• **ASSIGNMENT**:
Whenever a line carries the word "down", pull it out of the entries.

#### THE DATA

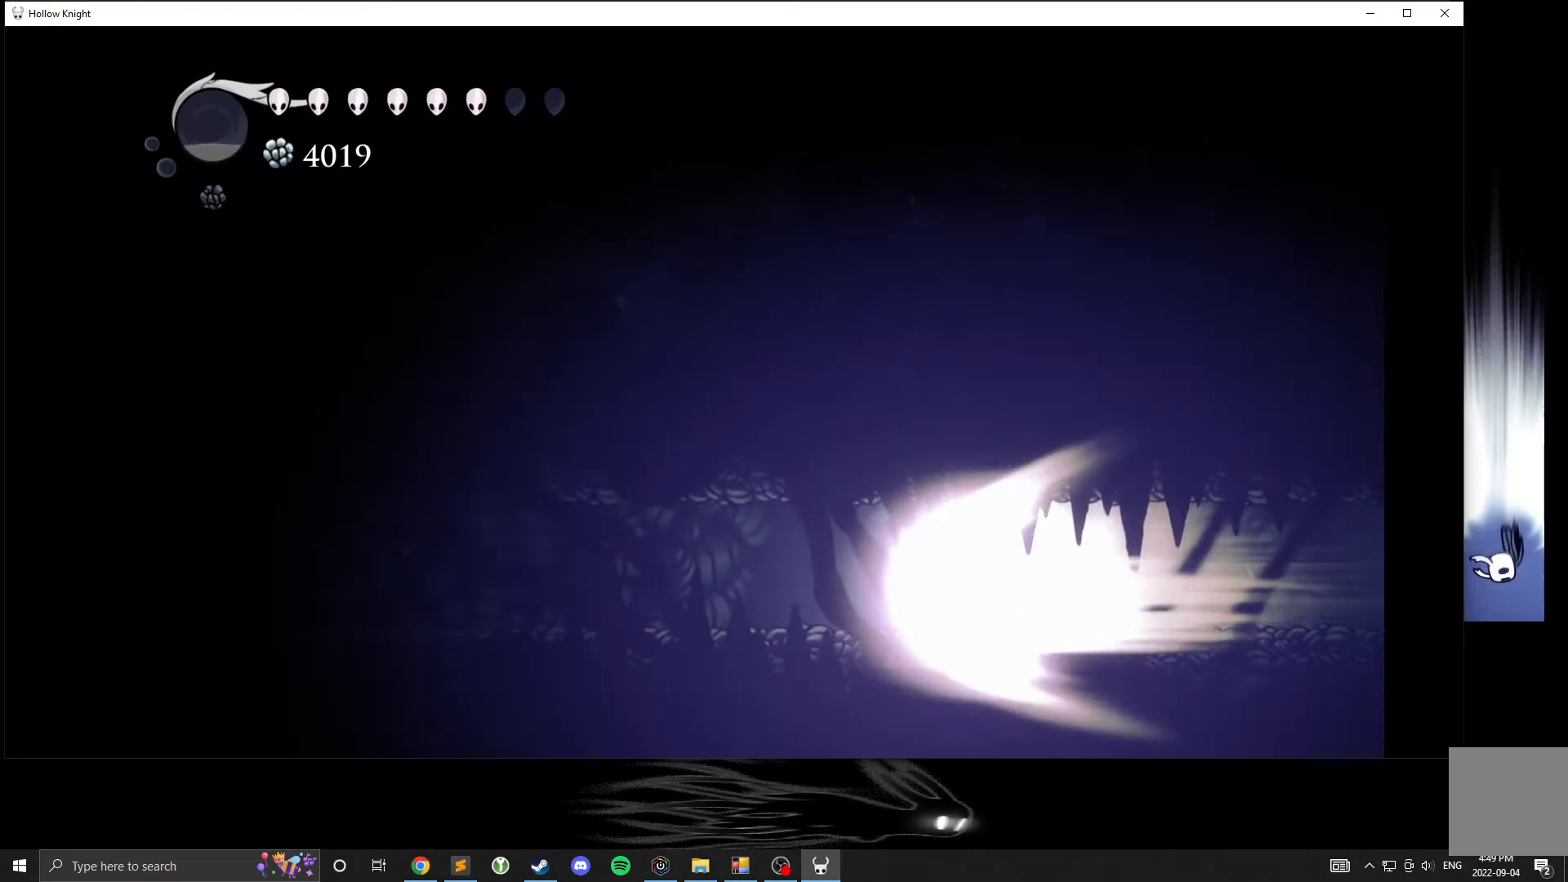
{"buttons": [], "left_stick": "center", "events": []}
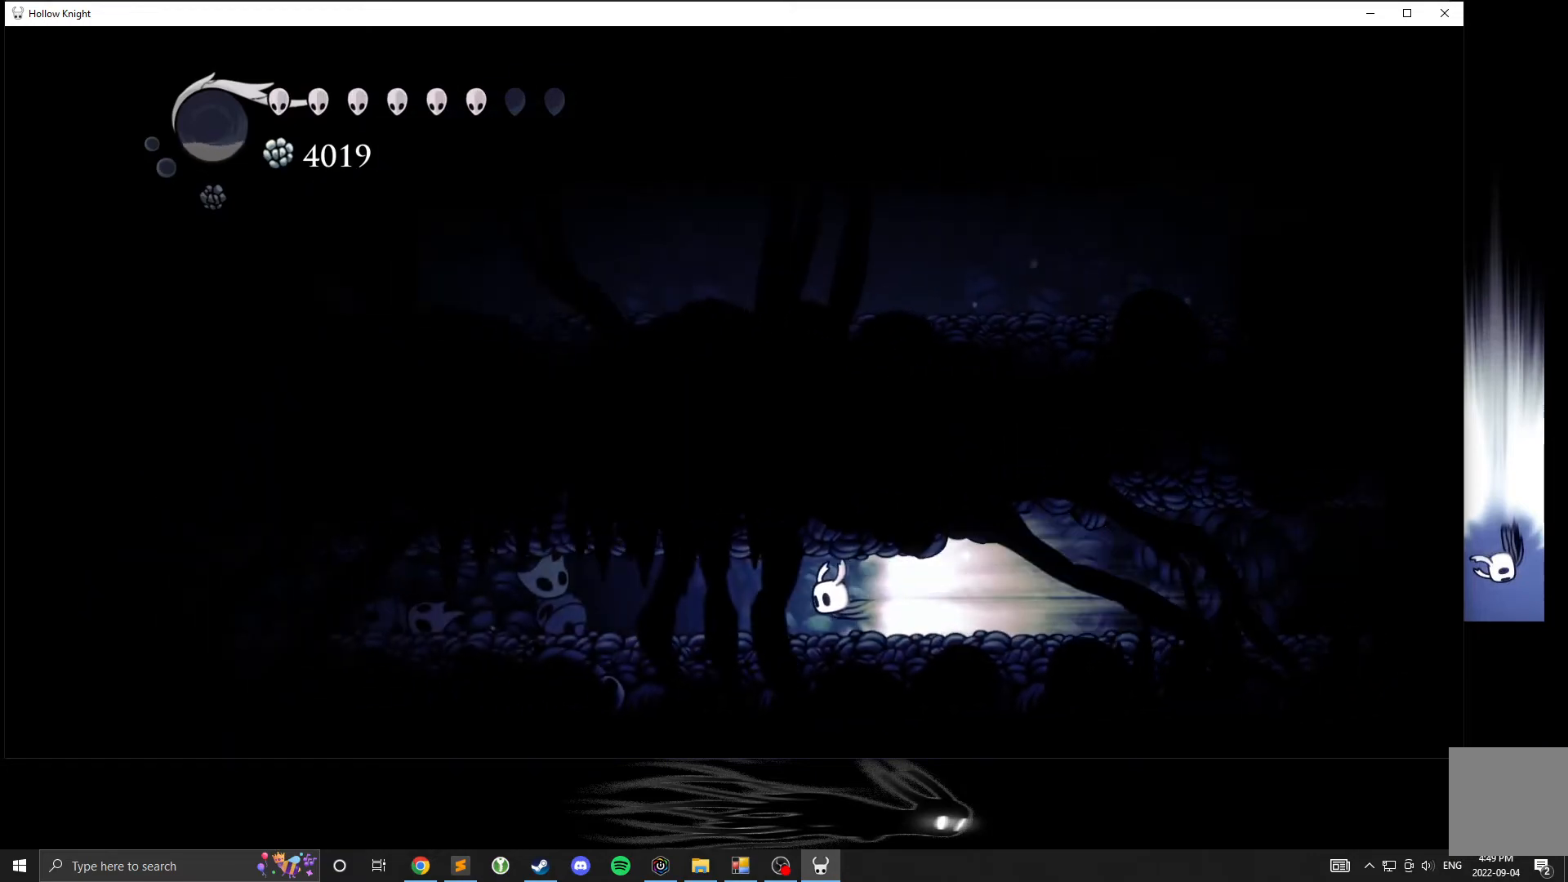
{"buttons": [], "left_stick": "center", "events": []}
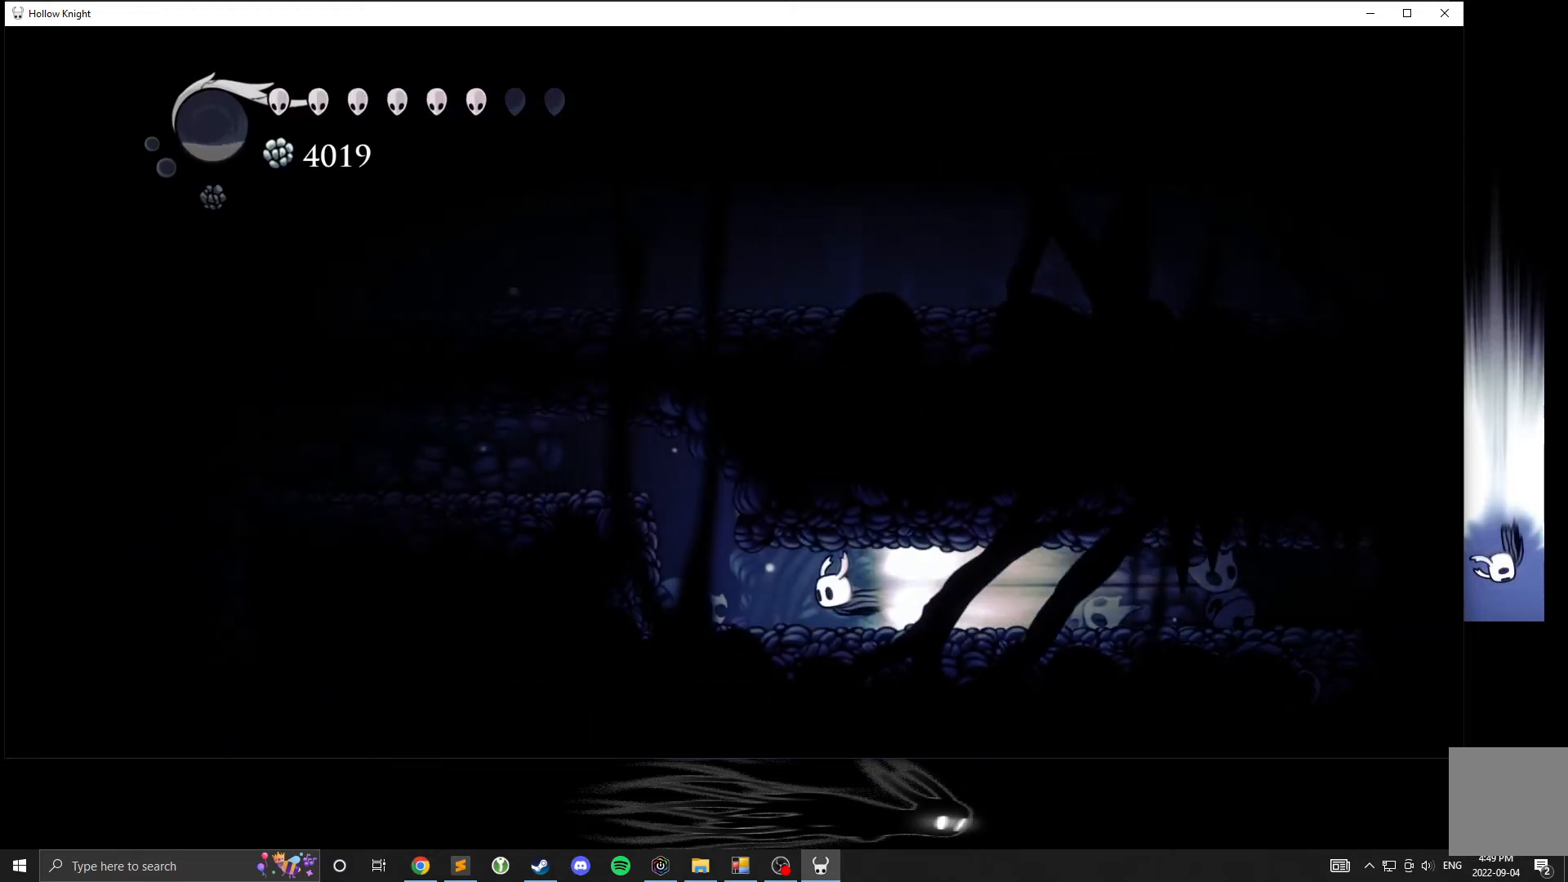
{"buttons": [], "left_stick": "center", "events": [[67, "A", "down"], [150, "A", "up"]]}
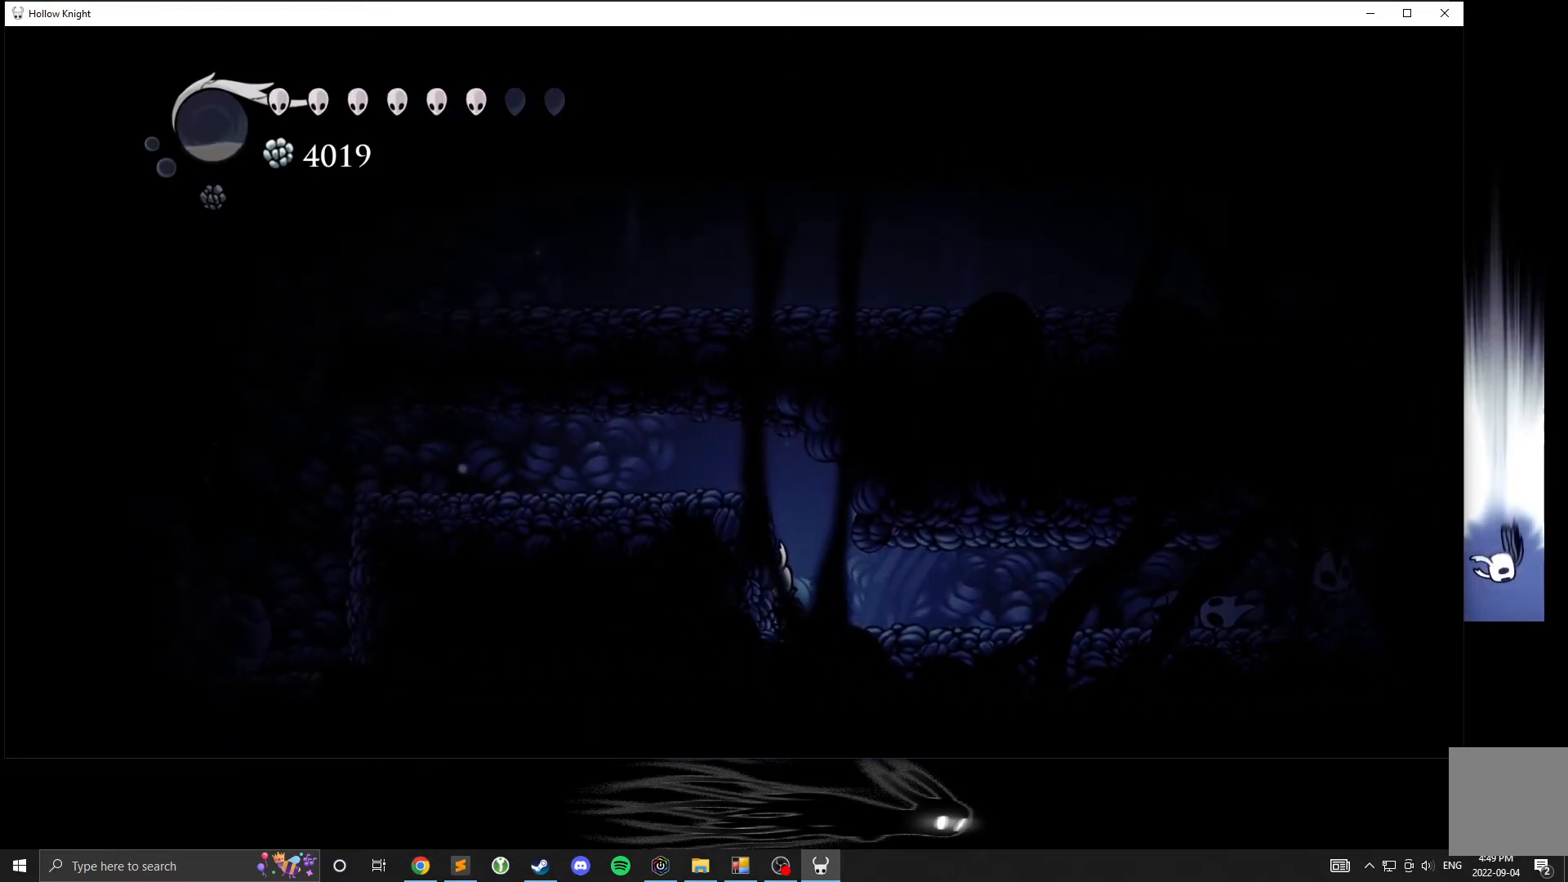
{"buttons": ["A"], "left_stick": "left", "events": [[167, "A", "down"], [167, "left_stick", "right"], [350, "left_stick", "left"]]}
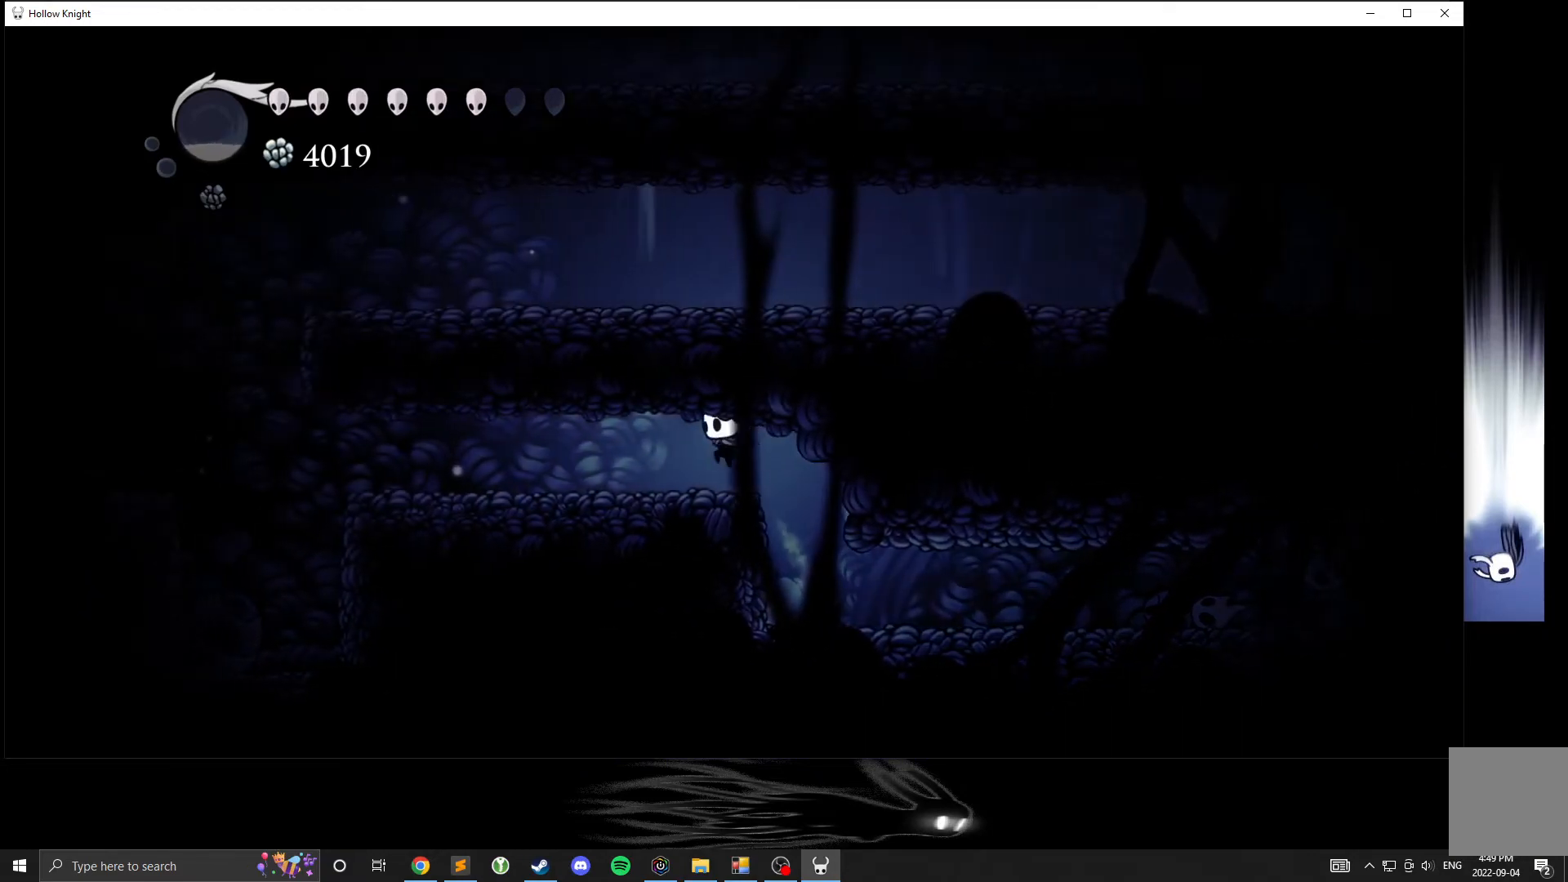
{"buttons": ["R2"], "left_stick": "left", "events": [[67, "A", "up"], [383, "R2", "down"]]}
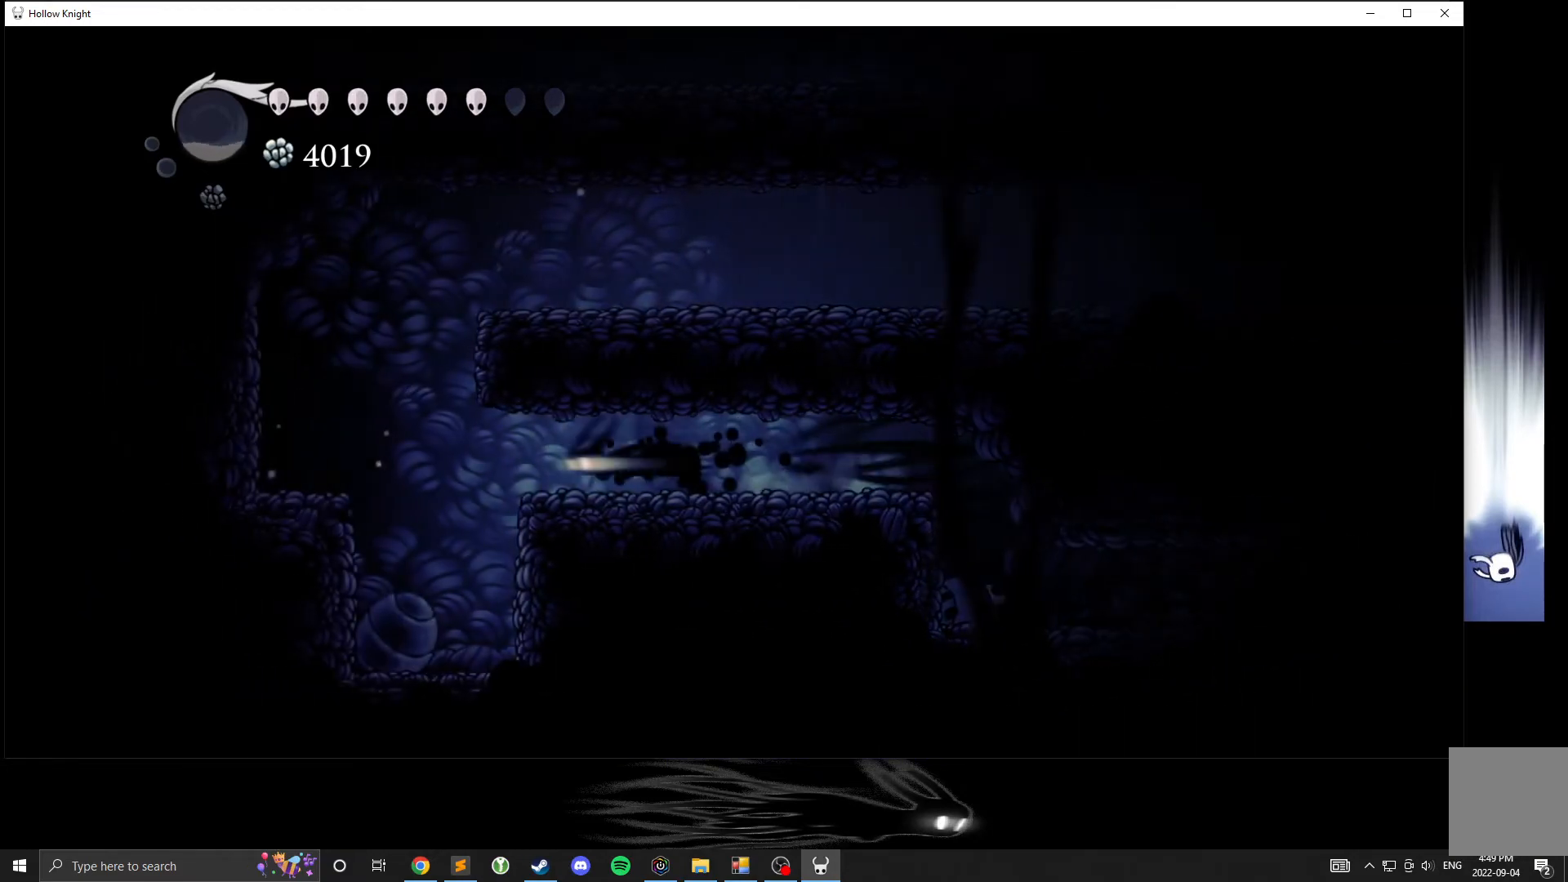
{"buttons": ["A"], "left_stick": "left", "events": [[167, "R2", "up"], [467, "A", "down"]]}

########

• **YOUR RESPONSE**:
{"buttons": [], "left_stick": "center", "events": [[67, "A", "down"], [150, "A", "up"]]}
{"buttons": ["A"], "left_stick": "left", "events": [[167, "A", "down"], [167, "left_stick", "right"], [350, "left_stick", "left"]]}
{"buttons": ["R2"], "left_stick": "left", "events": [[67, "A", "up"], [383, "R2", "down"]]}
{"buttons": ["A"], "left_stick": "left", "events": [[167, "R2", "up"], [467, "A", "down"]]}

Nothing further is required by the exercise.